Implementation of effective and proper SWM techniques is urgent necessity in order to control different types of pollution, to stop the spread of various infectious diseases, to conserve environmental resources and to recycle hazardous wastes. This has led various researchers and scholars to work in the direction of SWM. The presence of uncertainty in almost each real world system has compelled researchers to address the issue of SWM using fuzzy set theory and its extensions. In this work, we have proposed MAGDM method based on MULTIMOORA and new AOs in which criteria weights are determined objectively and have given its application for the assessment of SWM techniques by capturing the uncertainty using IF data values. On applying the proposed methodology, the ranking order of SWM techniques \(\mathcal {T}_{u}\) is obtained as: \(\mathcal {T}_{1} \succ \mathcal {T}_{2} \succ \mathcal {T}_{5} \succ \mathcal {T}_{4} \succ \mathcal {T}_{3}\). These results are obtained by considering three assessment indices simultaneously and therefore are more reliable.

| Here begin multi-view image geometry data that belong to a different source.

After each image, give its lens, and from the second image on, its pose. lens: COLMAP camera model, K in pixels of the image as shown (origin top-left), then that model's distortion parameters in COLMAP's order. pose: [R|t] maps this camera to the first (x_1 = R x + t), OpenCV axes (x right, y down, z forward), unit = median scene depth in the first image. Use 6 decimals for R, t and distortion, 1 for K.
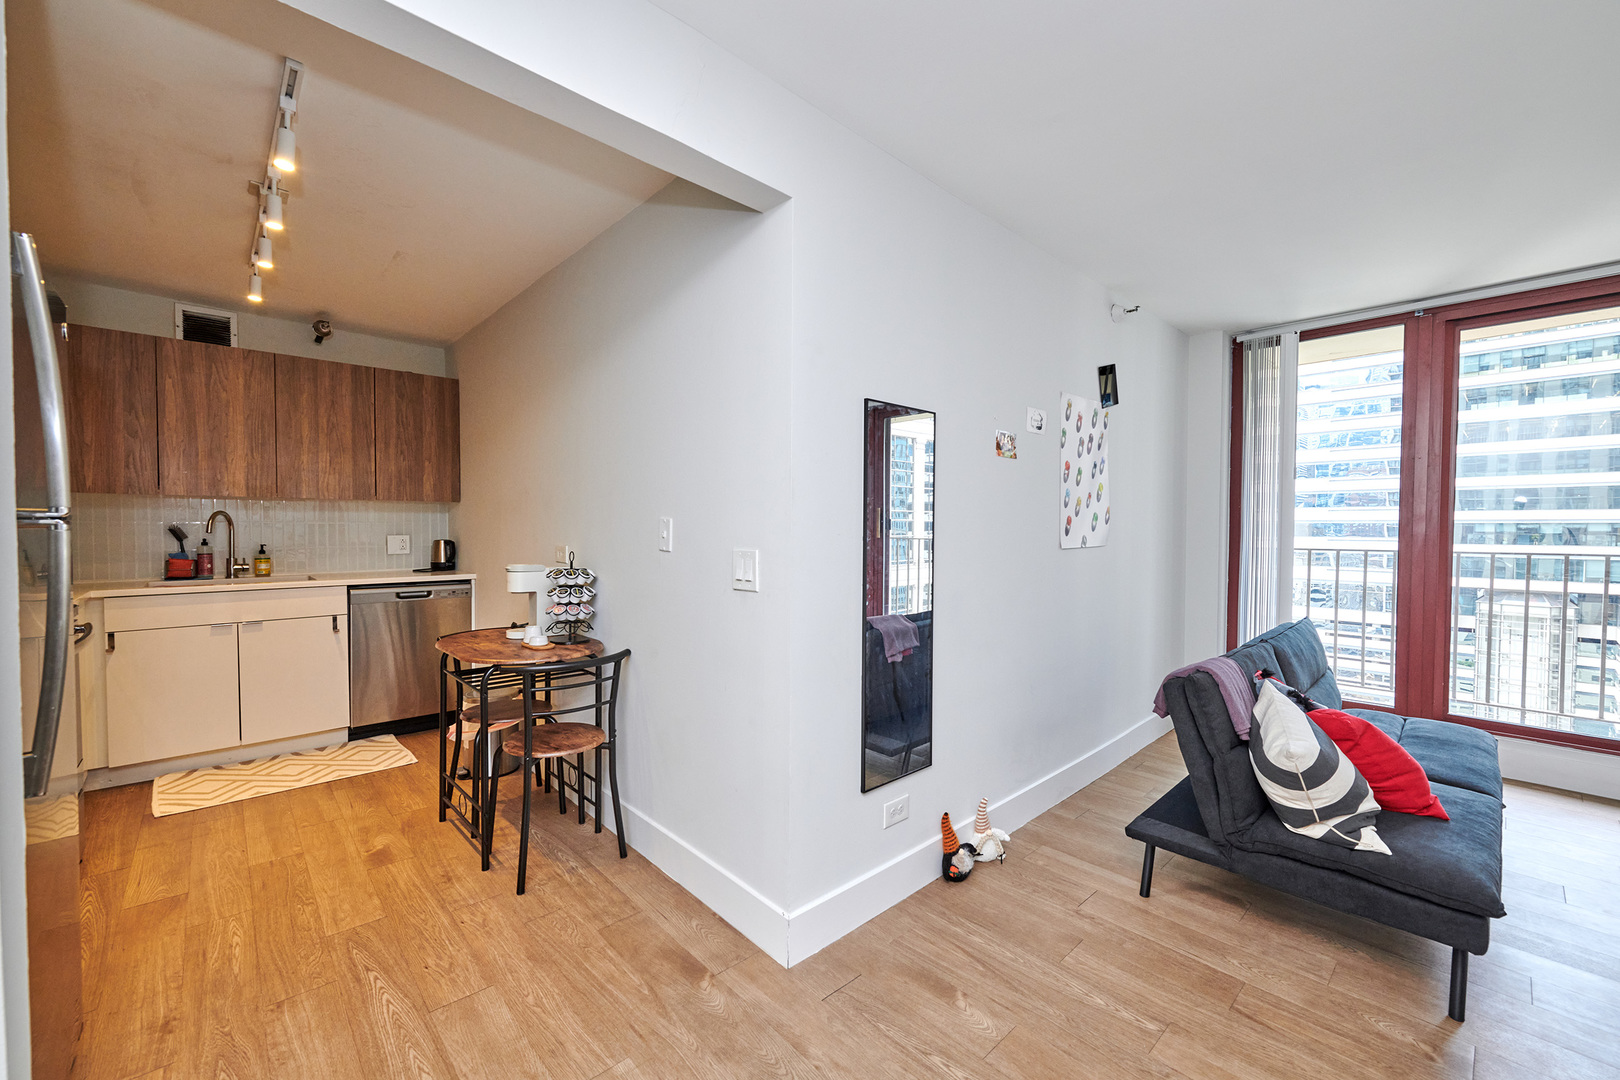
lens RADIAL K [[645.3, 0, 822.3], [0, 645.3, 541.5], [0, 0, 1]] dist [-0.001448, -0.000284]
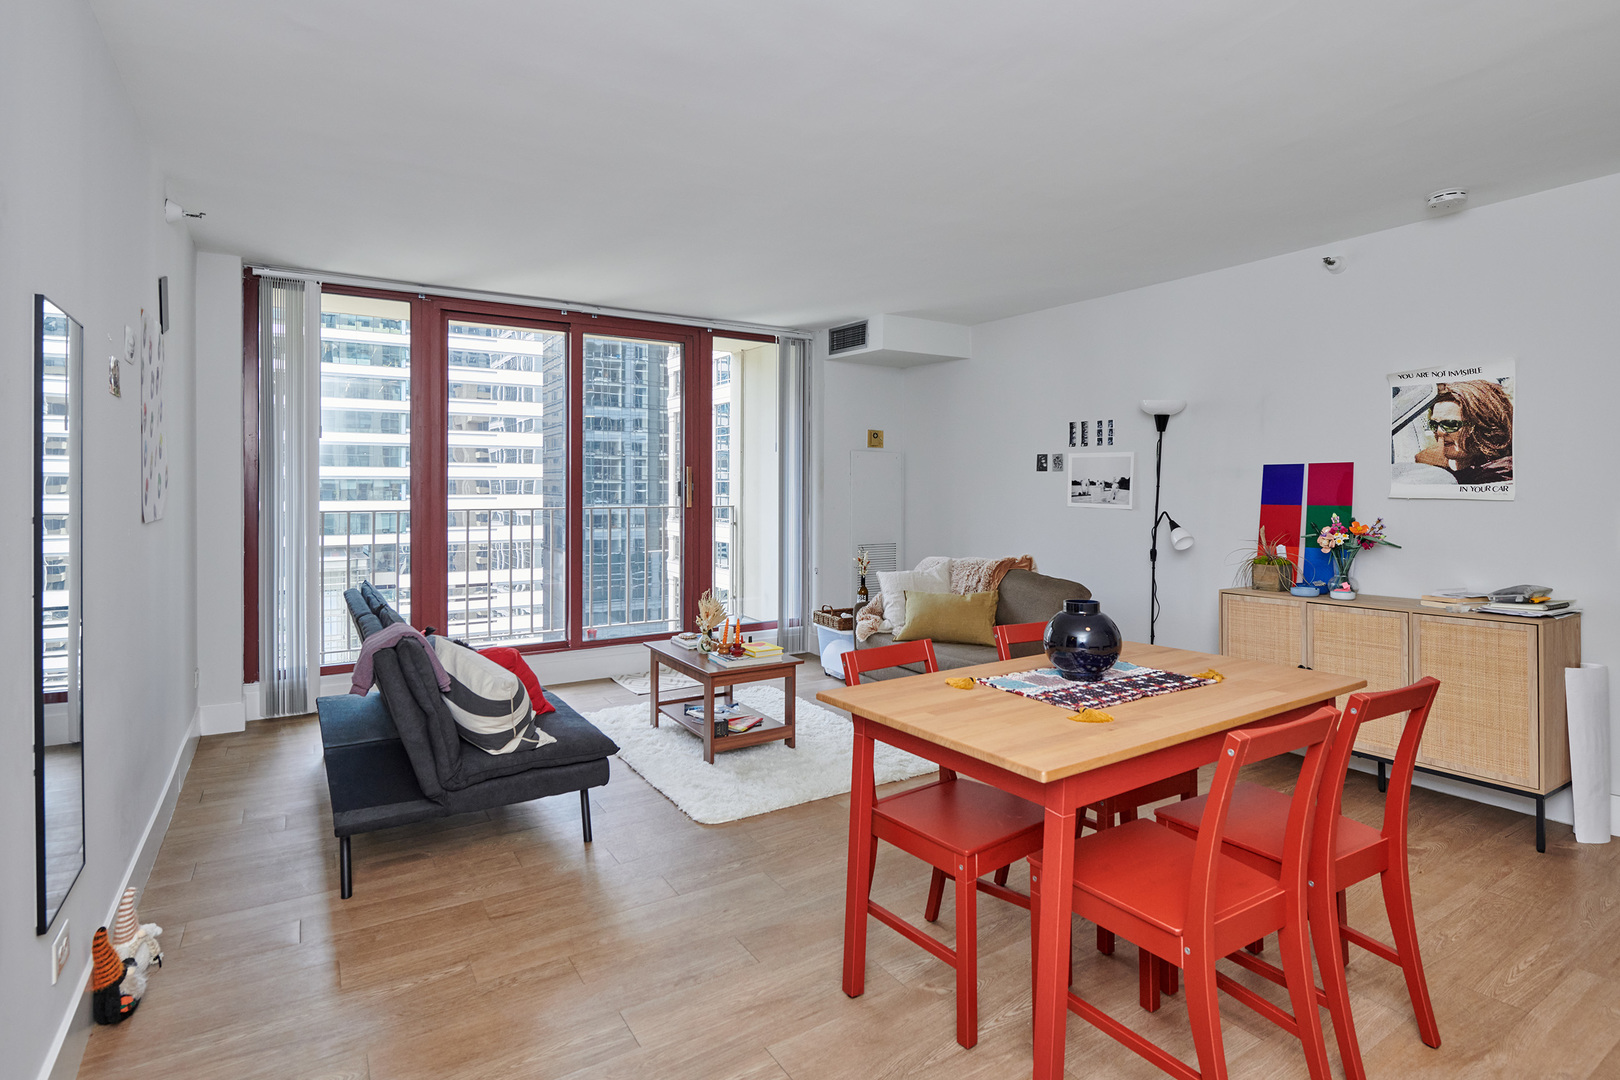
lens RADIAL K [[813.0, 0, 818.2], [0, 813.0, 493.2], [0, 0, 1]] dist [-0.002837, -0.000562]
pose [[0.192574, -0.011387, 0.981216, -0.347430], [0.021128, 0.999749, 0.007455, -0.012869], [-0.981055, 0.019295, 0.192767, 0.077254]]
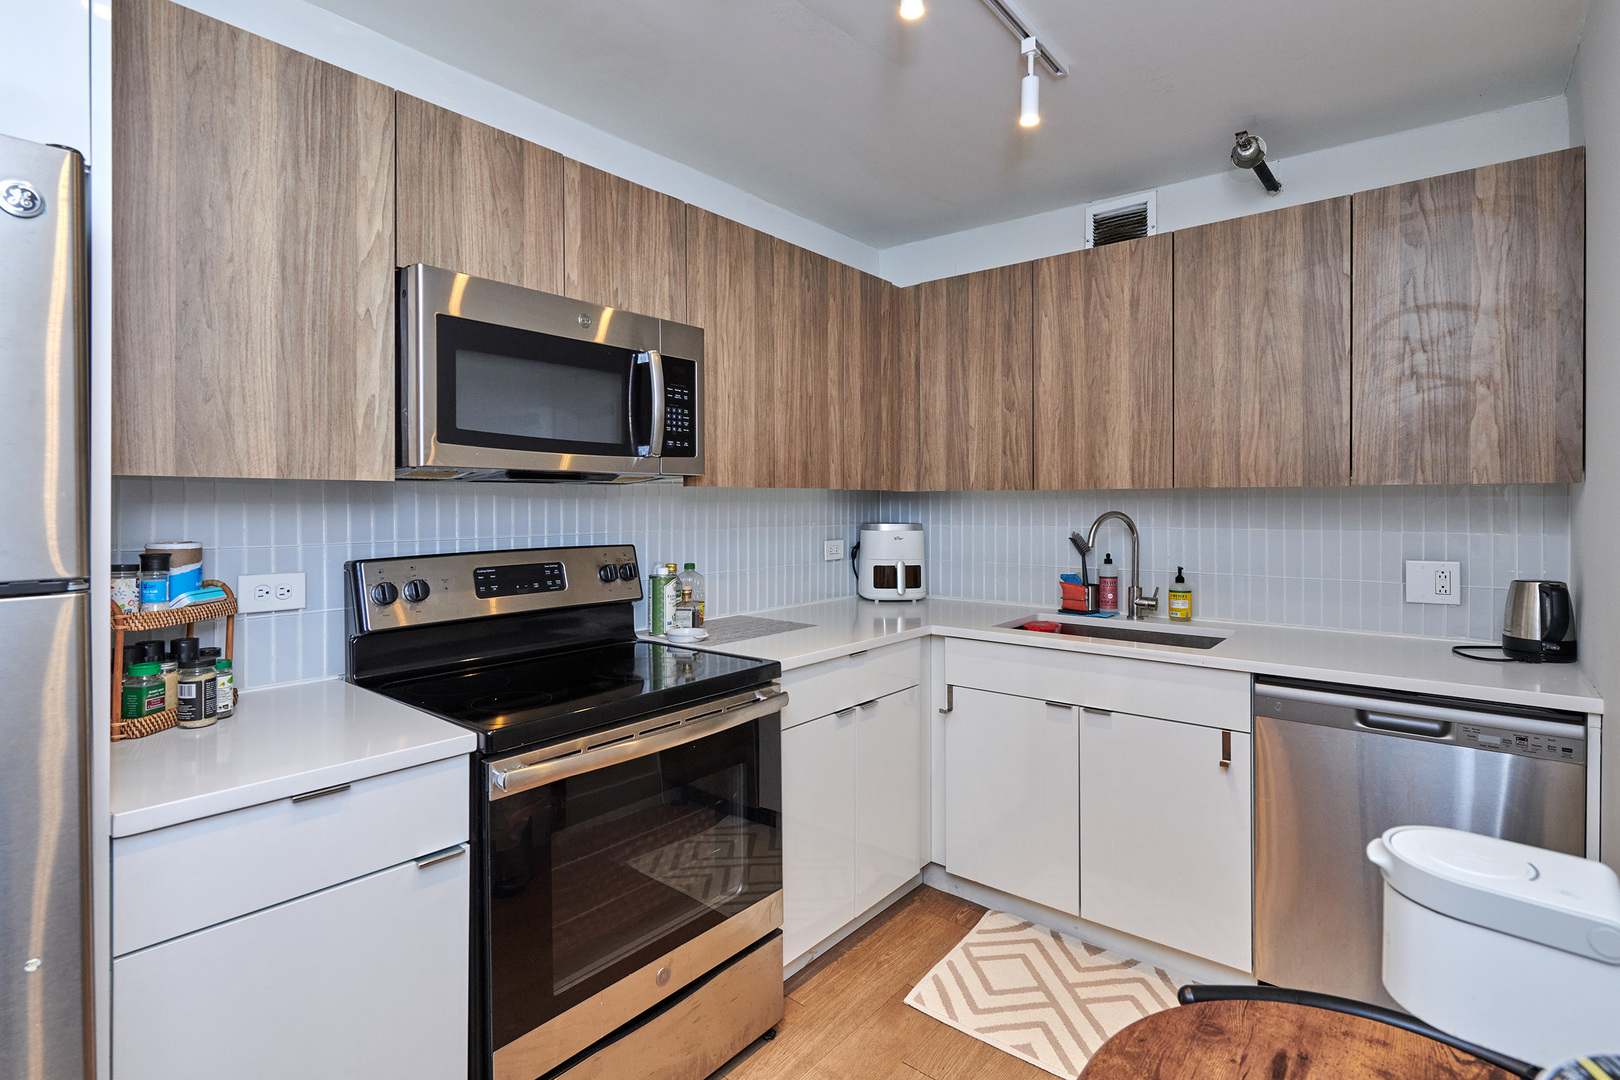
lens RADIAL K [[780.1, 0, 812.2], [0, 780.1, 510.4], [0, 0, 1]] dist [-0.001762, -0.000315]
pose [[0.123783, 0.003102, -0.992304, -0.241205], [-0.020799, 0.999784, 0.000531, -0.048143], [0.992091, 0.020573, 0.123821, 0.685273]]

The main contribution of the proposed work is outlined as follows:

  1. 1.

    New operational laws are proposed in this study and their properties are discussed in detail. Based on these operations, novel operators IFWA, IFOWA, IFHA, IFWG, IFOWG and IFHG are developed. The proposed AOs are based on a parameter k which may assume any real value greater than 1. It is proved that the proposed AOs satisfy the properties of idempotency, monotonicity and boundedness which are helpful in fusing multiple IF information.

  2. 2.

    A novel non-linear optimization model is established in order to determine attribute weights. This model is established with the main objective of maximizing the distance of each alternative from NIA and minimizing the distance from PIA simultaneously. The results of the proposed weight generation method are computed by employing one of the most effective evolutionary algorithms i.e., PSO scheme.

  3. 3.

    A MAGDM method based on MULTIMOORA, the proposed AOs and PSO is put forward. Unlike other MADM/MAGDM approaches, MULTIMOORA is not based on single assessment index. It combines the features of three MADM techniques namely the RSA, the RPA and the FMF. Therefore, the proposed DM method is more effective as this approach gives results by considering three assessment indices simultaneously.

  4. 4.

    The assessment of various SWM techniques is done by applying the proposed methodology. The various social, environmental, economical and technological factors are considered during the assessment process. The results of the proposed method are compared with several existing approaches which reveal the effectiveness of the presented work. Furthermore, sensitivity analysis by taking different parameter values is done. The influence of the parameter values on the ordering position of alternatives obtained via different parts of MULTIMOORA and hence on the final ranking order is discussed.

In the future, we will utilize the proposed AOs and MAGDM approach in order to solve other environmental issues such as greenhouse gas emissions, health-care SWM and green supplier selection. We will integrate the proposed MAGDM method with one of the other MADM techniques such as WASPAS, CODAS, TOPSIS and MABAC. Also, we have established the AOs in the present study in order to fuse independent arguments and therefore, in the future work we will try to develop operations for aggregating dependent IF numbers.